Inhaltskontrolle bei arbeitsvertraglichem Verweis auf einen Tarifvertrag
Update Arbeitsrecht November 2025
BAG, Urteil vom 02.07.2025 – 10 AZR 162/24
In der Praxis kommt es häufig vor, dass Arbeitgeber eine gewährte Jahressonderzahlung zurückfordern wollen, wenn ein Arbeitnehmer auf Grund einer Eigenkündigung aus dem Arbeitsverhältnis ausscheidet. Das Bundesarbeitsgericht hatte sich in diesem Zusammenhang zuletzt mit der Frage auseinandergesetzt, ob eine solche Rückzahlung durch eine in Bezug genommene tarifliche Regelung möglich ist.
Sachverhalt
Der Kläger war seit April 2020 als Rettungssanitäter bei der Beklagten beschäftigt. Tarifgebunden war er nicht. Im Arbeitsvertrag verwies die Beklagte zeitdynamisch auf den DRK Reformtarifvertrag (RTV), formulierte daneben jedoch eigenständige arbeitsvertragliche Regelungen, unter anderem zu Nebentätigkeit, Geschenken und einer verkürzten Ausschlussfrist. Der Kläger erhielt im November 2021 eine Jahressonderzahlung gemäß § 23 RTV. Am 19. Januar 2022 kündigte er zum 31. März 2022. Die Beklagte behielt daraufhin in den Monaten Januar bis März 2022 jeweils Teilbeträge der Vergütung ein und berief sich auf § 23 Abs. 5 RTV, wonach bei Ausscheiden bis zum 31. März des Folgejahres eine Rückzahlungspflicht besteht. Der Kläger verlangte die einbehaltenen Vergütungsbeträge zurück. Während das Arbeitsgericht die Klage abwies, gab das Landesarbeitsgericht der Klage statt. Die Revision der Beklagten blieb erfolglos.
Entscheidung
Das Bundesarbeitsgericht verneinte eine Aufrechnungslage, weil der Beklagten weder aus einer gesonderten Vereinbarung noch aus § 23 Abs. 5 RTV ein Gegenanspruch gegen den Kläger zustand.
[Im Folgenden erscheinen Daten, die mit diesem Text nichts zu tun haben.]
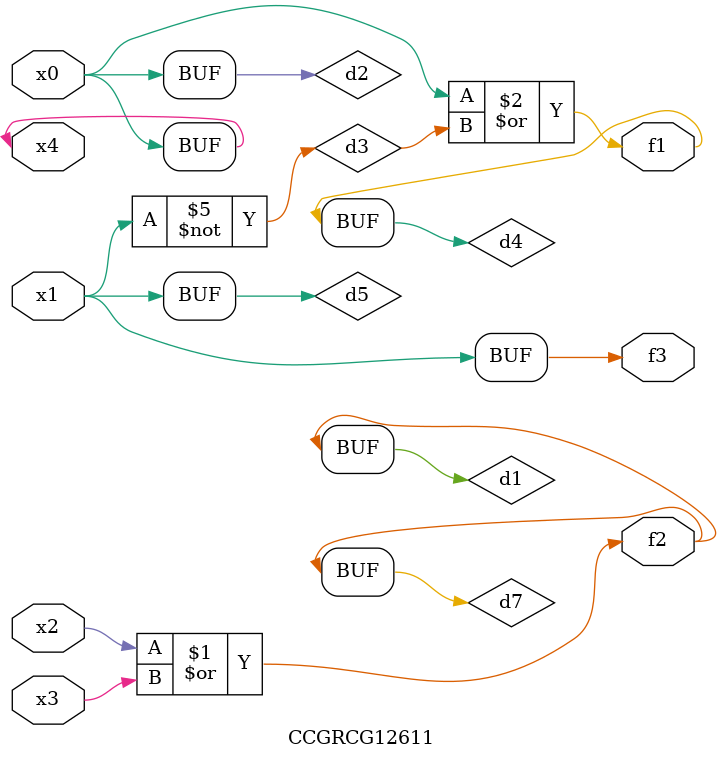
<source format=v>
module CCGRCG12611(
	input x0, x1, x2, x3, x4,
	output f1, f2, f3
);

	wire d1, d2, d3, d4, d5, d6, d7;

	or (d1, x2, x3);
	buf (d2, x0, x4);
	not (d3, x1);
	or (d4, d2, d3);
	not (d5, d3);
	nand (d6, d1, d3);
	or (d7, d1);
	assign f1 = d4;
	assign f2 = d7;
	assign f3 = d5;
endmodule

</source>
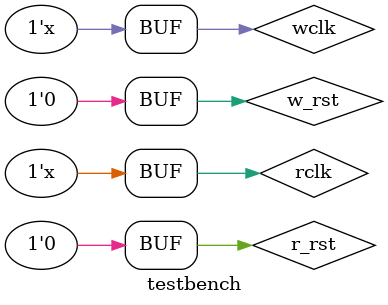
<source format=sv>

`include "interface.sv"
`include "test.sv"
`include "coverage.sv"

module testbench;

    parameter DATASIZE = 8;
	parameter ADDRSIZE = 9;

	bit rclk;
	bit wclk;
	bit w_rst, r_rst;
	

	always #4ns rclk=~rclk;
    always #2ns wclk=~wclk;
	
	
    initial begin
	    w_rst = 1;
		r_rst = 1;
		#50 w_rst = 0;
		#50 r_rst = 0;
    end
	
	intfc intf(.wclk(wclk), .rclk(rclk), .w_rst, .r_rst); 
	
	test testdesign(intf); 
	
	top  #( .DATASIZE(DATASIZE), .ADDRSIZE(ADDRSIZE))topdesign(  .inf(intf )); 
	
	coverage #(8,256,8) coverage(intf.coverage);


endmodule
</source>
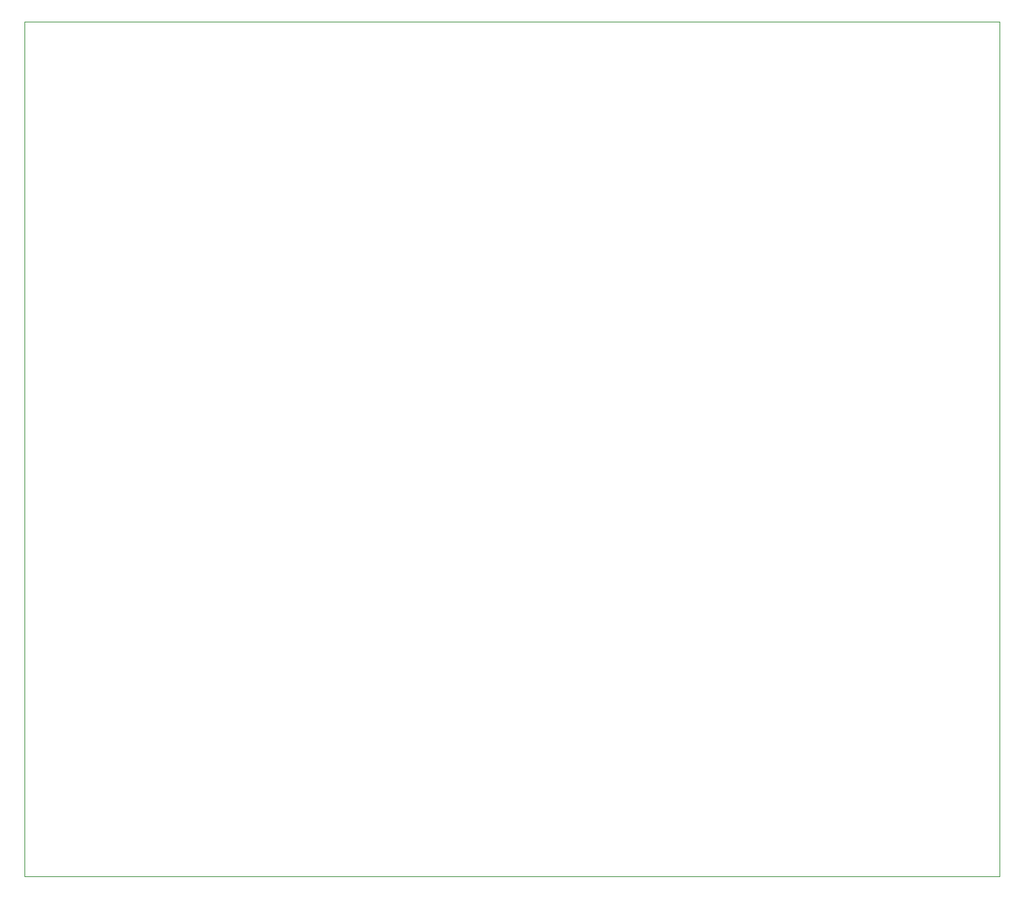
<source format=gbr>
%TF.GenerationSoftware,KiCad,Pcbnew,(5.1.10)-1*%
%TF.CreationDate,2022-04-20T23:12:05+01:00*%
%TF.ProjectId,EV_Charger2,45565f43-6861-4726-9765-72322e6b6963,rev?*%
%TF.SameCoordinates,Original*%
%TF.FileFunction,Profile,NP*%
%FSLAX46Y46*%
G04 Gerber Fmt 4.6, Leading zero omitted, Abs format (unit mm)*
G04 Created by KiCad (PCBNEW (5.1.10)-1) date 2022-04-20 23:12:05*
%MOMM*%
%LPD*%
G01*
G04 APERTURE LIST*
%TA.AperFunction,Profile*%
%ADD10C,0.050000*%
%TD*%
G04 APERTURE END LIST*
D10*
X122000000Y-121500000D02*
X122000000Y-18000000D01*
X240000000Y-121500000D02*
X122000000Y-121500000D01*
X240000000Y-18000000D02*
X240000000Y-121500000D01*
X122000000Y-18000000D02*
X240000000Y-18000000D01*
M02*

</source>
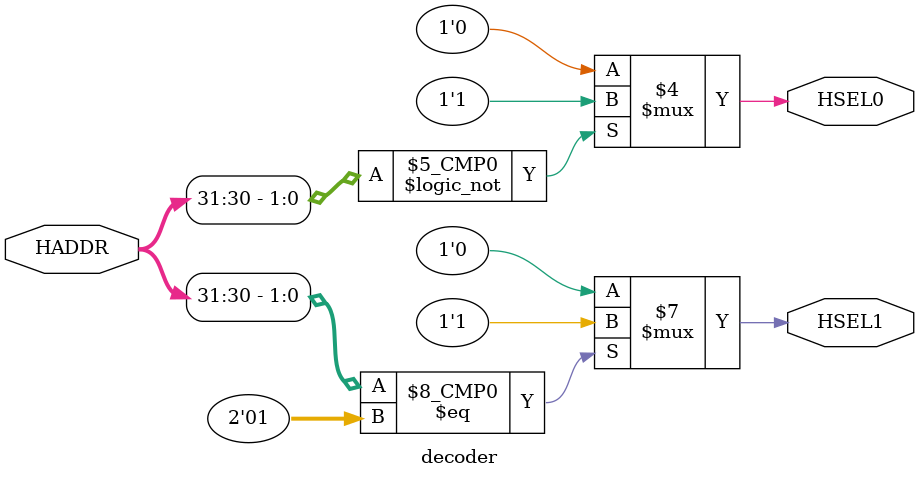
<source format=sv>
module decoder #( parameter ADDR_WIDTH = 32 ) 
(
input logic [ADDR_WIDTH-1:0] HADDR,
output logic HSEL0,
output logic HSEL1
);


always @(*) begin 	
	HSEL0 = 1'b0;
	HSEL1 = 1'b0;

	case (HADDR[31:30])
		2'b00: HSEL0 = 1'b1;
		2'b01: HSEL1 = 1'b1;
		default: begin
			HSEL0 = 1'b0;
			HSEL1 = 1'b0;
		end
	endcase	
end


endmodule
</source>
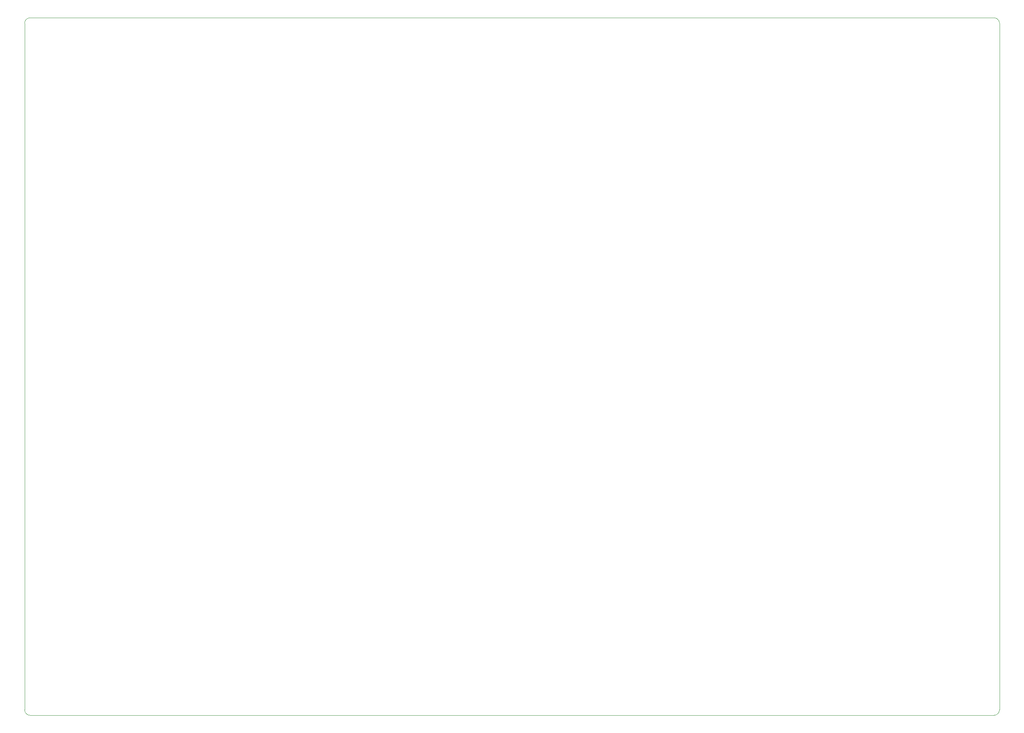
<source format=gbr>
%TF.GenerationSoftware,KiCad,Pcbnew,9.0.6*%
%TF.CreationDate,2025-11-23T22:39:12-08:00*%
%TF.ProjectId,SD-ZMB,53442d5a-4d42-42e6-9b69-6361645f7063,PR8.2*%
%TF.SameCoordinates,Original*%
%TF.FileFunction,Profile,NP*%
%FSLAX46Y46*%
G04 Gerber Fmt 4.6, Leading zero omitted, Abs format (unit mm)*
G04 Created by KiCad (PCBNEW 9.0.6) date 2025-11-23 22:39:12*
%MOMM*%
%LPD*%
G01*
G04 APERTURE LIST*
%TA.AperFunction,Profile*%
%ADD10C,0.100000*%
%TD*%
G04 APERTURE END LIST*
D10*
X314960000Y-95250000D02*
X314960000Y-252730000D01*
X313690000Y-254000000D02*
X92710000Y-254000000D01*
X91440000Y-252730000D02*
X91440000Y-95250000D01*
X92710000Y-93980000D02*
X313690000Y-93980000D01*
X314960000Y-252730000D02*
G75*
G02*
X313690000Y-254000000I-1270000J0D01*
G01*
X91440000Y-95250000D02*
G75*
G02*
X92710000Y-93980000I1270000J0D01*
G01*
X313690000Y-93980000D02*
G75*
G02*
X314960000Y-95250000I0J-1270000D01*
G01*
X92710000Y-254000000D02*
G75*
G02*
X91440000Y-252730000I0J1270000D01*
G01*
M02*

</source>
Eine eigenständige Rückzahlungsverpflichtung war bereits mangels Schriftform nicht wirksam vereinbart. Maßgeblich war daher allein die vertragliche Bezugnahme auf § 23 Abs. 5 RTV als von der Beklagten gestellte AGB. Diese unterliegt der Inhaltskontrolle, weil der RTV im Arbeitsvertrag nicht in seiner Gesamtheit in Bezug genommen wurde. Durch die parallel ausformulierten und teils abweichenden Vertragsklauseln kommt den arbeitsvertraglichen Bestimmungen Vorrang zu; die Bezugnahme wirkt nur auf den verbleibenden Teil des Tarifvertrags. Das gesetzliche Kontrollprivileg nach § 310 Abs. 4 Satz 3 i.V.m. § 307 Abs. 3 BGB greift nur bei einer Globalverweisung auf den gesamten einschlägigen Tarifvertrag, nicht bei Einzel- oder Bereichsverweisungen, selbst wenn diese einen sachlich geschlossenen Regelungskomplex betreffen. In der Sache hielt die in Bezug genommene Rückzahlungsklausel der AGB Kontrolle nicht stand. Die Jahressonderzahlung nach § 23 RTV dient jedenfalls auch als Gegenleistung für Arbeitsleistung, was sich aus der pro rata Regelung bei fehlenden Entgeltansprüchen ergibt. Einen solchen arbeitsleistungsbezogenen Entgeltbestandteil vom Fortbestand des Arbeitsverhältnisses abhängig zu machen, widerspricht dem Grundgedanken des § 611a Abs. 2 BGB und beeinträchtigt unzulässig die durch Art. 12 Abs. 1 GG geschützte Berufsfreiheit. Der Rückzahlungsvorbehalt ist daher unangemessen benachteiligend und unwirksam; eine geltungserhaltende Reduktion scheidet aus. Der Kläger hat Anspruch auf Zahlung der einbehaltenen Vergütung nebst Zinsen.
Praxistipp
Arbeitgeber, die Tarifregelungen in Arbeitsverträgen für nicht tarifgebundene Mitarbeiter nutzbar machen wollen, sollten den einschlägigen Tarifvertrag vollständig, dynamisch und ohne konkurrierende, abweichende Einzelklauseln in Bezug nehmen. Bereits punktuelle Abweichungen oder ergänzende Vertragsregelungen können dazu führen, dass das Kontrollprivileg entfällt und die in Bezug genommenen Tarifnormen der AGB Kontrolle unterliegen. Rückzahlungsvorbehalte für Jahressonderzahlungen sind in AGB regelmäßig unwirksam, wenn die Leistung – jedenfalls auch – Arbeitsentgelt darstellt. Sollen Bindungswirkungen herbeigeführt werden, kommt dies im Regime normativ geltender oder vollständig in Bezug genommener Tarifverträge in Betracht; außerhalb dessen sind alternative, wirksame Anreizsysteme und klare, tarifkonforme Gestaltungen vorzuziehen.